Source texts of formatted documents
=== Section Start ===
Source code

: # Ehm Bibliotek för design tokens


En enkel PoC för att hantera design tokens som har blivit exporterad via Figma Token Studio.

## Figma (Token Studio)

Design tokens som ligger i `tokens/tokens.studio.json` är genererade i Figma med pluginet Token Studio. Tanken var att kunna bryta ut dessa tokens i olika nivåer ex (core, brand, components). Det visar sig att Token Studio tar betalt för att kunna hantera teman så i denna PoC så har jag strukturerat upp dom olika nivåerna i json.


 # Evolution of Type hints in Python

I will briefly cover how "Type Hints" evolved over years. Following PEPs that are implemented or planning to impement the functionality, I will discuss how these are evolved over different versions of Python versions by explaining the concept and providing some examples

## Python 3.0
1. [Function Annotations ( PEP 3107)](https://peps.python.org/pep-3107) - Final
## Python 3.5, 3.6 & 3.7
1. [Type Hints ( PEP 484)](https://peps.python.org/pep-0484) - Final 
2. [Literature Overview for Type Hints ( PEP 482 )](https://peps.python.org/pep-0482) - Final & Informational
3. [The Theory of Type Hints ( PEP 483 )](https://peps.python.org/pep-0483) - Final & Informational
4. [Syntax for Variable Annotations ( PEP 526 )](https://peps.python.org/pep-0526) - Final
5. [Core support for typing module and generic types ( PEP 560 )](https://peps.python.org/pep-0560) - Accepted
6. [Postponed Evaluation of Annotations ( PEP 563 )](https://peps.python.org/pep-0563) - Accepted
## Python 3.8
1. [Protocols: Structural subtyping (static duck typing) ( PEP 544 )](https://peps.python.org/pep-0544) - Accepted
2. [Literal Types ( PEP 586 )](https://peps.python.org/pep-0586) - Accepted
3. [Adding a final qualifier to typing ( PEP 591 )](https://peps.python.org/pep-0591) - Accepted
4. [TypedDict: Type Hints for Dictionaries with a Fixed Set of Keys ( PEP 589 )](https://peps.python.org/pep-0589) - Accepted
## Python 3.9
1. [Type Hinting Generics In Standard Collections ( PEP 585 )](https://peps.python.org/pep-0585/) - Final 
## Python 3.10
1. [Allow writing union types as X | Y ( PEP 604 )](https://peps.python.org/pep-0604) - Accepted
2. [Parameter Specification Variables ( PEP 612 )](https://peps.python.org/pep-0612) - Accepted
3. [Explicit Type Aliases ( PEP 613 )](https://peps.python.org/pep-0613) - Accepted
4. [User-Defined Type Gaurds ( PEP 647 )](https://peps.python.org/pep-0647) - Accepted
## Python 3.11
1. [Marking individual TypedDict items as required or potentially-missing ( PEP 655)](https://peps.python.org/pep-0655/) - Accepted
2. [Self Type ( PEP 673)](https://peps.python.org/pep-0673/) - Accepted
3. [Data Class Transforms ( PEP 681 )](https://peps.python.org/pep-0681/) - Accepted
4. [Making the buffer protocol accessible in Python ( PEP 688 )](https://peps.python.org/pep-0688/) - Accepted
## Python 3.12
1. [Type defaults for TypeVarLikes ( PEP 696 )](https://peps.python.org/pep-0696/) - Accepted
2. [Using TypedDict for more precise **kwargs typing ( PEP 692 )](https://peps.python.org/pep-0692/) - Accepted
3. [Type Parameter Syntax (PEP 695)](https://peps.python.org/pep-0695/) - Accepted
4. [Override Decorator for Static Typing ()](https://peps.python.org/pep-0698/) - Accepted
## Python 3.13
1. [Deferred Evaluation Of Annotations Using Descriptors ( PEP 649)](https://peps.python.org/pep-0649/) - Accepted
=== Section End ===
» About this task: Please count the lines in the items above that contain the string "Syntax", with case mattering. Give only the number.

» Exercise output: 2